Anche quest’anno il festival partecipa alla vita della Città con diverse situazioni. Tre giorni ai Giardini della Filarmonica, un programma specialissimo al Mandrione nei giorni del 14 15 16 settembre, e poi a Lunghezza nella periferia est di Roma nelle librerie e al Castello e si concluderà al teatro di Villa Torlonia.
Ai Giardini della Filarmonica dall’otto Agosto con i poeti della nuova generazione under 30: la serata si articolerà in un doppio concerto in cui video, poesia performata e musica interagiranno per creare un’esperienza sinestetica totale una fusione feconda di linguaggi, sonorità ambient, citazioni e derive noise con Ida Vinella e le eleganti rarefazioni video di Silvia Sbordoni, l’improvvisazione 8bit di Tonylight contrappuntata dalle sonorizzazioni vocali e le videomappe di Sara Davidovics in frizione con la lirica feriale di Tommaso Di Dio.
Il nove un poema di Davide Riondino e Milo Manara con musiche in scena di Gabriele Mirabassi. Straordinaria performance in punta di ottava rima ritmata dalle immagini di Milo Manara sulla storia di Giovanni Martini trombettista garibaldino migrante ed unico superstite della battaglia di Little Big Horn del generale Custer.
Il dieci Canio Lo Guercio con Antonio Pascale ed Ehsan Mehrbakhsh daranno vita a un racconto circolare rigorosamente in napoletano che è la “lingua della passione” con le immagini straordinarie di Mehbakhsh. Grande intrattenimento




Ogni sera introduce l’ Hyperduet composto da Luigi Cinque e uno dei più validi musicisti della nuova generazione iraniana Alireza Mortazawi ( già collaboratore in duo di Markus Stockhausen ) presenteranno un poemetto tra derive mediterranee, live electronics e lo straordinario santur di Alireza.
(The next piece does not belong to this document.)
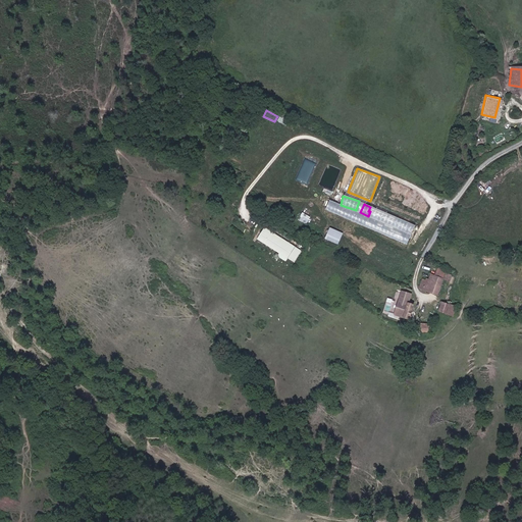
[(308,224),(312,216),(303,211),(299,219),(308,224)]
Da non perdere o altrimenti dovrete inseguirlo in un prossimo tour europeo tra Amsterdam e Londra.

Il festival riprenderà a Settembre al Mandrione con un programma curato da Valentina Valentini e Simone Carella denominato l’Estate Mandrionesca, dunque in una zona di Roma non avvezza agli interventi culturali, in un giardino che corre fra il primo arco di Via del Mandrione, tra archeologia, immaginari pasoliniani, percorsi aerei e terrestri e che vedrà in scena tra gli altri personaggi come Alvin Curran, Iaia Forte, Franco Maresco, Gilda Policastro, Roberto Latini, Chiara Pirri, Giancarlo Schiaffini, Jonida Prifti.
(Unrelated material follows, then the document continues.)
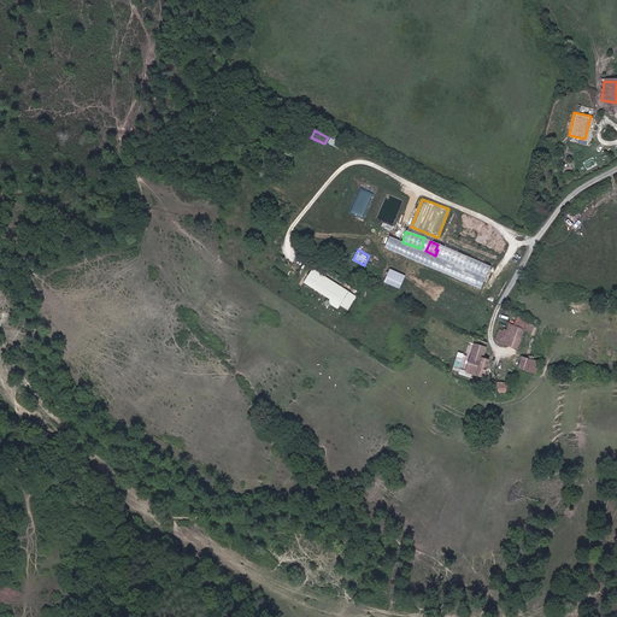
[(400,289),(406,275),(389,268),(383,282),(400,289)]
Sarà infine a Lunghezza e al Teatro di Villa Torlonia che “romapoesia” conclude con la sua creatura più preziosa che è il doctorclip, festival di videoclip di poesia.
Il videoclip di poesia, nuova espressione poetica che fa interagire parola ed immagini artistiche, è un linguaggio, inventato e praticato dai giovani, nato e affermatosi soprattutto nelle grandi capitali internazionali, quali Berlino, Barcellona, Chicago. Figlio, ovviamente, della diffusione di nuove tecnologie di registrazione delle immagini e del suono, ha infatti dato impulso ad una sempre più frequente interconnessione tra mondo audiovisivo e forme tradizionali della produzione letteraria La videopoesia è dunque un luogo figurato che racconta la sperimentazione ai confini tra i linguaggi delle arti visive e della parola, in cui le leggi e le regole possono persino essere capovolte.
In collegamento con lo Zebra Festival di Berlino.